An $n\times n$ matrix $A$ over the field of complex numbers is said to be unitary if $AA^* = I$ ($A^*$ denotes the conjugate transpose of $A$). If $A$ is unitary, show that $|\text{det}(A)|=1$.
My attempt: Suppose $A\in M_n(\Bbb{C})$ such that $A$ is unitary. Let $\overline{A}=(\overline{A_{ij}})\in M_n(\Bbb{C})$. Then $A^*=(\overline{A})^t$ is conjugate transpose of $A$. So $(A^*)_{ij}= \overline{A_{ji}}$. Since $A$ is unitary, we have $\text{det}(AA^*)= \text{det}(A)\cdot \text{det}(A^*)= \text{det}(I)=1$. By theorem 2 section 5.3, $\text{det}(A^*)=\sum_{\sigma \in S_n}(\text{sgn}\sigma)\prod_{i=1}^nA^*(i,\sigma (i)) =\sum_{\sigma \in S_n}(\text{sgn}\sigma)\prod_{i=1}^n\overline{A(\sigma(i),i)}$. By theorem 1.31 (b) of Baby Rudin, $ \prod_{i=1}^n\overline{A(\sigma(i),i)}=\overline{\prod_{i=1}^nA(\sigma(i),i)}$. It’s easy to check, $(\text{sgn}\sigma)\cdot \overline{\prod_{i=1}^nA(\sigma(i),i)} =\overline{\text{sgn}(\sigma)\cdot \prod_{i=1}^nA(\sigma(i),i)}$. So $\text{det}(A^*)=\sum_{\sigma \in S_n} \overline{\text{sgn}(\sigma)\cdot \prod_{i=1}^nA(\sigma(i),i)}$. Since $|S_n|=n!$, we have $$\sum_{\sigma \in S_n} \overline{\text{sgn}(\sigma)\cdot \prod_{i=1}^nA(\sigma(i),i)}= \overline{\sum_{\sigma \in S_n}\text{sgn}(\sigma)\cdot \prod_{i=1}^nA(\sigma(i),i)}= \overline{\text{det}(A^t)}= \overline{\text{det}(A)}$$ by theorem 1.31 (a) of Baby Rudin. Thus $\text{det}(A^*)= \overline{\text{det}(A)}$ and $\text{det}(A)\cdot \overline{\text{det}(A)}=1$. By definition of absolute value, $|\text{det}(A)|=\left(\text{det}(A)\cdot \overline{\text{det}(A)}\right)^{\frac{1}{2}}=(1)^{\frac{1}{2}}=1$. Hence $|\text{det}(A)|=1$. Is my proof correct?

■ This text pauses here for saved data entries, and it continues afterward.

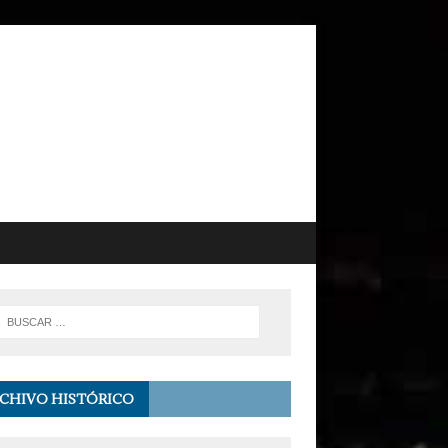
CHIVO HISTÓRICO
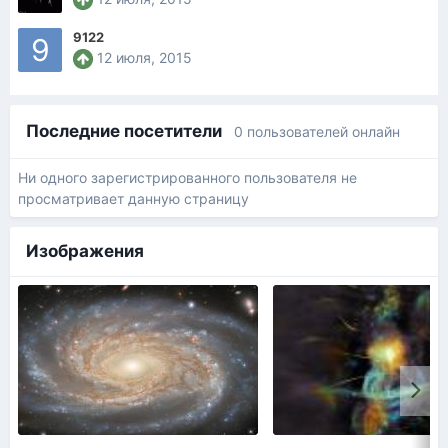
9122
12 июля, 2015
Последние посетители
0 пользователей онлайн
Ни одного зарегистрированного пользователя не
просматривает данную страницу
Изображения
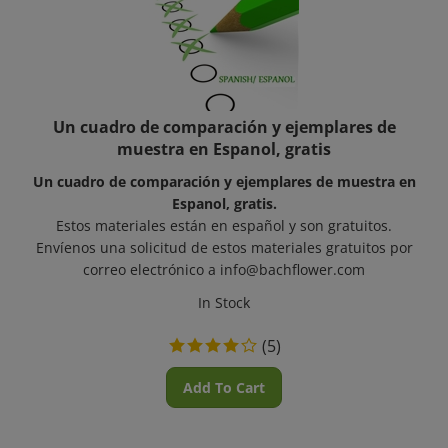
Un cuadro de comparación y ejemplares de
muestra en Espanol, gratis
Un cuadro de comparación y ejemplares de muestra en
Espanol, gratis.
Estos materiales están en español y son gratuitos.
Envíenos una solicitud de estos materiales gratuitos por
correo electrónico a
info@bachflower.com
In Stock
(
5
)
Add To Cart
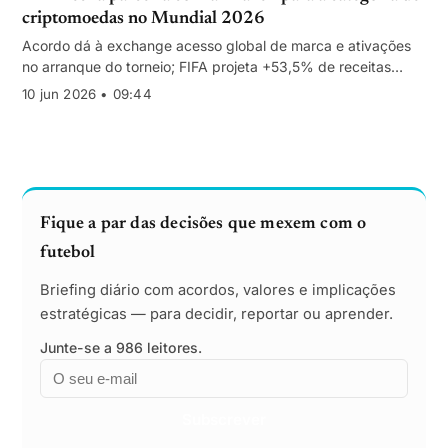
criptomoedas no Mundial 2026
Acordo dá à exchange acesso global de marca e ativações
no arranque do torneio; FIFA projeta +53,5% de receitas
comerciais no ciclo 2023-2026
10 jun 2026 • 09:44
Fique a par das decisões que mexem com o
futebol
Briefing diário com acordos, valores e implicações
estratégicas — para decidir, reportar ou aprender.
Junte-se a 986 leitores.
Email
Empresa
Subscrever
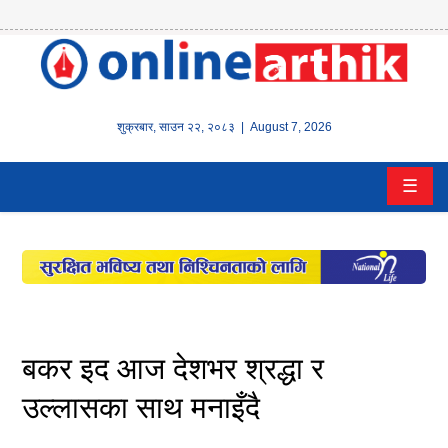
होम
समाचार
शुक्रबार
,
साउन
२२
,
२०८३
| August 7, 2026
बैंक/
☰
वित्त
इन्स्योरेन्स
कर्पाेरेट
पूँजीबजार
बकर इद आज देशभर श्रद्धा र
अटो
उल्लासका साथ मनाइँदै
कला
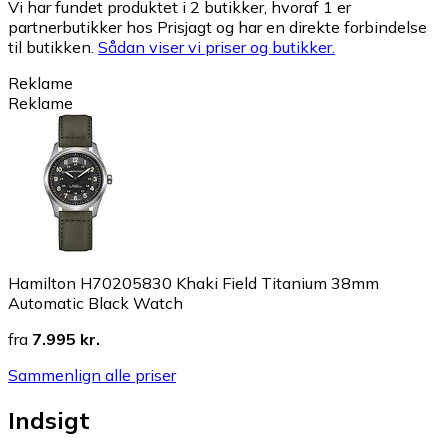
Vi har fundet produktet i 2 butikker, hvoraf 1 er
partnerbutikker hos Prisjagt og har en direkte forbindelse
til butikken.
Sådan viser vi priser og butikker.
Reklame
Reklame
Hamilton H70205830 Khaki Field Titanium 38mm
Automatic Black Watch
fra
7.995 kr.
Sammenlign alle priser
Indsigt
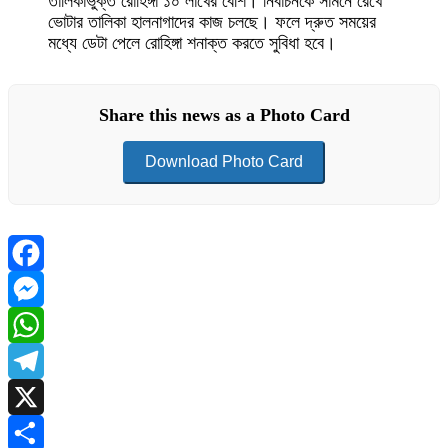
তালিকাভুক্ত রোহিঙ্গা ১০ লাখের বেশি। নির্বাচনকে সামনে রেখে
ভোটার তালিকা হালনাগাদের কাজ চলছে। ফলে দ্রুত সময়ের
মধ্যে ডেটা পেলে রোহিঙ্গা শনাক্ত করতে সুবিধা হবে।
Share this news as a Photo Card
Download Photo Card
Facebook
Messenger
WhatsApp
Telegram
X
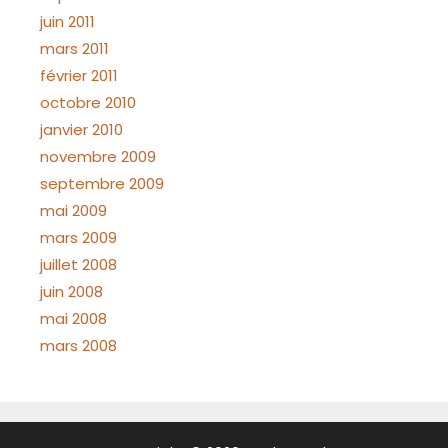
juin 2011
mars 2011
février 2011
octobre 2010
janvier 2010
novembre 2009
septembre 2009
mai 2009
mars 2009
juillet 2008
juin 2008
mai 2008
mars 2008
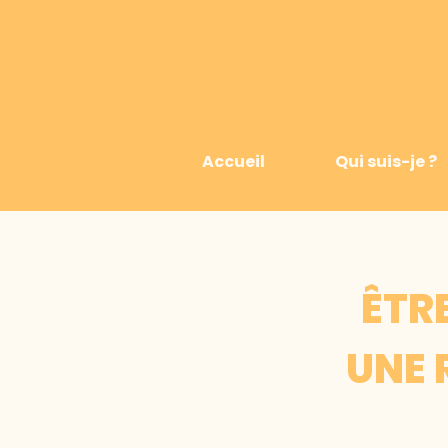
Accueil
Qui suis-je ?
​ÊTR
UNE 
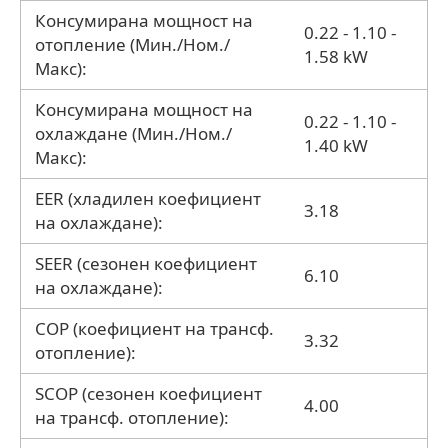
Консумирана мощност на
0.22 - 1.10 -
отопление (Мин./Ном./
1.58 kW
Макс):
Консумирана мощност на
0.22 - 1.10 -
охлаждане (Мин./Ном./
1.40 kW
Макс):
EER (хладилен коефициент
3.18
на охлаждане):
SEER (сезонен коефициент
6.10
на охлаждане):
COP (коефициент на трансф.
3.32
отопление):
SCOP (сезонен коефициент
4.00
на трансф. отопление):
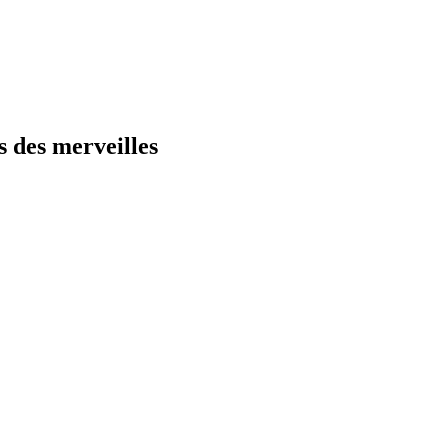
s des merveilles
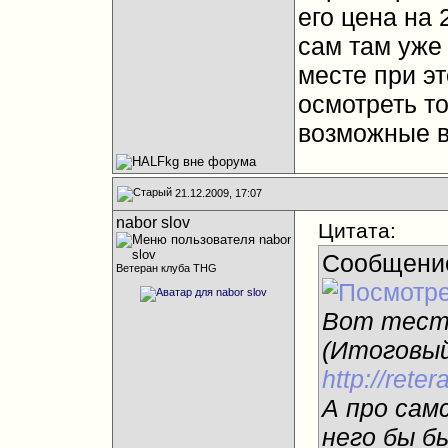
его цена на 
сам там уже 
месте при э
осмотреть то
возможные в
21.12.2009, 17:07
nabor slov
Цитата:
Сообщени
Ветеран клуба THG
Вот тест 
(Итоговый
http://rete
А про сам
него бы б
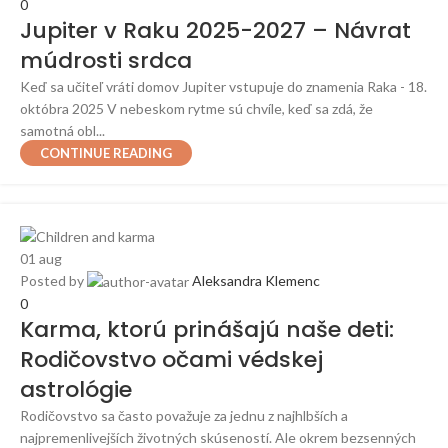
0
Jupiter v Raku 2025-2027 – Návrat
múdrosti srdca
Keď sa učiteľ vráti domov Jupiter vstupuje do znamenia Raka - 18.
októbra 2025 V nebeskom rytme sú chvíle, keď sa zdá, že
samotná obl...
CONTINUE READING
01
aug
Posted by
Aleksandra Klemenc
0
Karma, ktorú prinášajú naše deti:
Rodičovstvo očami védskej
astrológie
Rodičovstvo sa často považuje za jednu z najhlbších a
najpremenlivejších životných skúseností. Ale okrem bezsenných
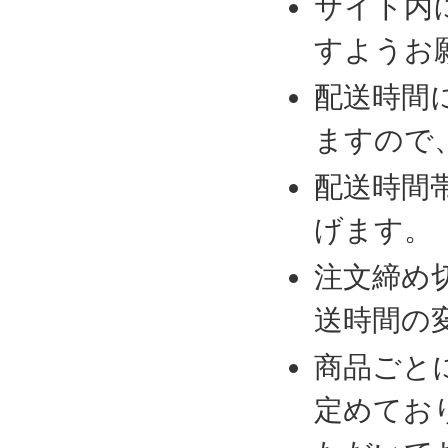
サイト内
すようお
配送時間
ますので
配送時間
げます。
注文締め
送時間の
商品ごと
定めてお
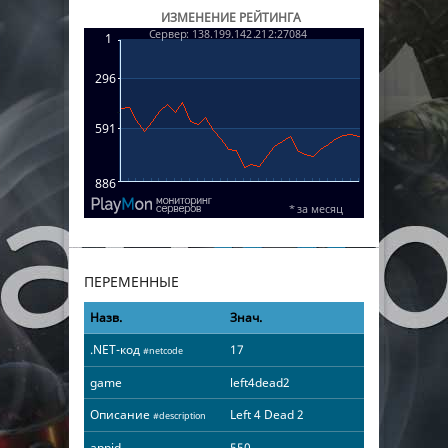
ИЗМЕНЕНИЕ РЕЙТИНГА
ПЕРЕМЕННЫЕ
Назв.
Знач.
.NET-код
17
#netcode
game
left4dead2
Описание
Left 4 Dead 2
#description
appid
550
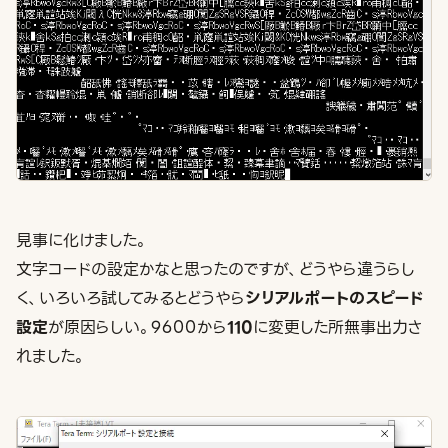
見事に化けました。
文字コードの設定かなと思ったのですが、どうやら違うらし
く、いろいろ試してみるとどうやら
シリアルポートのスピード
設定
が原因らしい。9600から
110
に変更した所無事出力さ
れました。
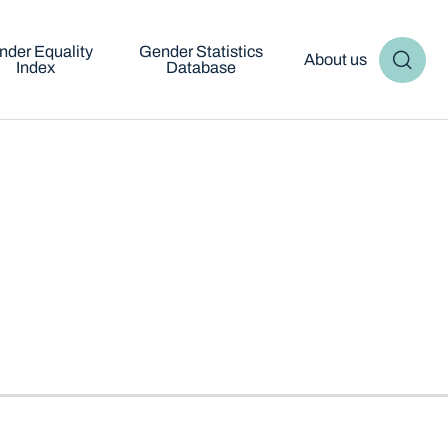
nder Equality
Gender Statistics
About us
Index
Database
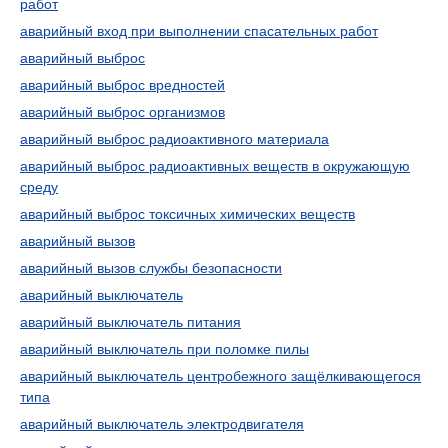
работ
аварийный вход при выполнении спасательных работ
аварийный выброс
аварийный выброс вредностей
аварийный выброс организмов
аварийный выброс радиоактивного материала
аварийный выброс радиоактивных веществ в окружающую
среду
аварийный выброс токсичных химических веществ
аварийный вызов
аварийный вызов службы безопасности
аварийный выключатель
аварийный выключатель питания
аварийный выключатель при поломке пилы
аварийный выключатель центробежного защёлкивающегося
типа
аварийный выключатель электродвигателя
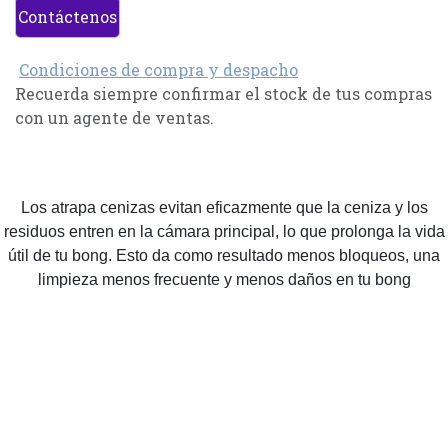
Contáctenos
Condiciones de compra y despacho
Recuerda siempre confirmar el stock de tus compras
con un agente de ventas.
Los atrapa cenizas evitan eficazmente que la ceniza y los
residuos entren en la cámara principal, lo que prolonga la vida
útil de tu bong. Esto da como resultado menos bloqueos, una
limpieza menos frecuente y menos daños en tu bong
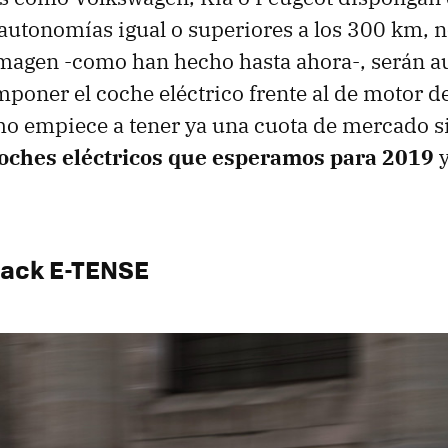
 autonomías igual o superiores a los 300 km, 
imagen -como han hecho hasta ahora-, serán a
mponer el coche eléctrico frente al de motor 
 empiece a tener ya una cuota de mercado sig
oches eléctricos que esperamos para 2019
y
back E-TENSE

Edit for reopen: I don’t think, this post is duplicate (or similar) to Proof: |detA| = 1 if A is unitary (that is, if $AA^* = I_n).$ Does it make sense? post. Precisely, that post use induction approach and cofactor expansion of determinants. My proof is more straightforward and I used Leibniz formula for determinant. By uniqueness of determinant function, they are equal but in some certain circumstances one expression is better to use than other.